Thursday, December 4, 2014

It is Difficult for People to Give Up Their Brands

Once a brand has been established, it is difficult for people to give it up. They become emotionally attached to it. It may even be a source of self-esteem and personal pride. They invent a variety of excuses for why it should never go away.

The people I am talking about are not the brand’s customers or consumers but rather its creators and caretakers.

Often, brands create as much or more of an emotional connection with the people who manage them as they do with the people to whom they are marketed.  Therein lies the problem with organizations that are skillful and prolific at creating new brands or that have grown through numerous mergers and acquisitions.

We have been retained by many an organization that needs to simplify its portfolio of brands. The complex brand structure usually results in increased complexity, cost and customer confusion. However, the brands are entangled in so many ways with their individual support systems, including their dedicated managers and teams, that they are very difficult to terminate.

How likely is it that the person who created the brand or currently manages the brand will say, “yes, my brand should go away’? Not only does that person understand the brand’s equity, consumer franchise and complex expressions but that person’s ego, and perhaps livelihood, also depends on the brand’s survival.
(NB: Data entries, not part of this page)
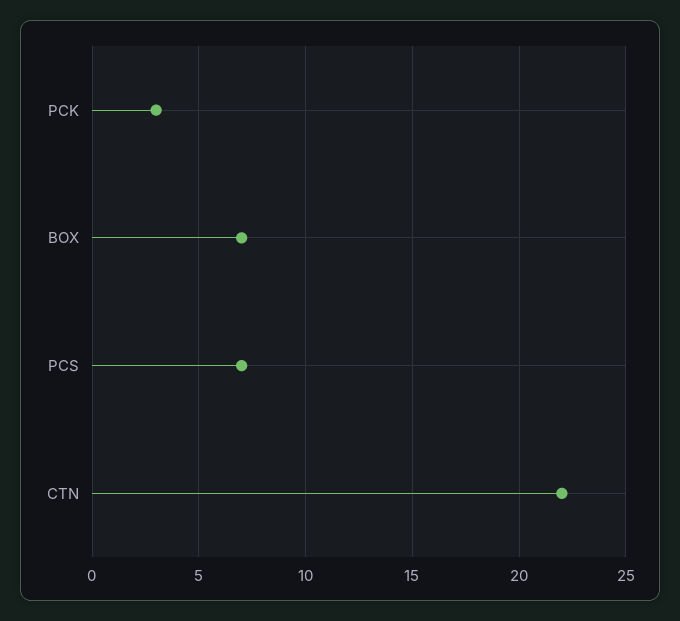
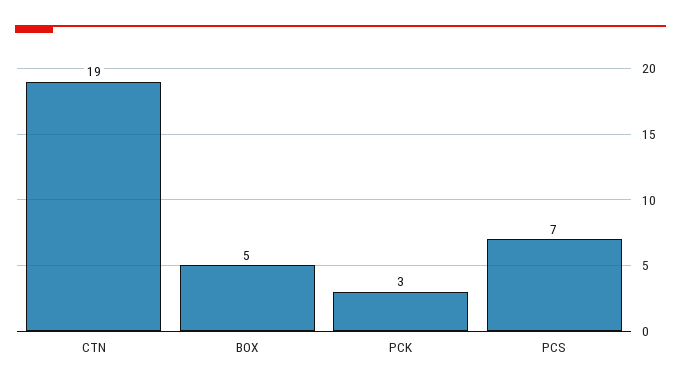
  {
    "PCK": 3,
-   "BOX": 7,
+   "BOX": 5,
    "PCS": 7,
-   "CTN": 22
+   "CTN": 19
  }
This is where the senior most manager’s perspective and leadership skills are required. Someone needs to have the broader perspective and to make the tough decisions. As importantly, that same person needs to make it safer for those who are likely to fear harm and experience personal loss by the brand consolidation process.

As much as I am a fan of brands, sometimes organizations have too many brands. When that occurs, one needs to revisit the organization’s brand portfolio and simplify the brand structure.  As consultants, we can help with the brand rationalization process. However, the process is aided immensely when the organization’s leader is willing and able to anticipate and manage the inevitable human resource consequences of the process.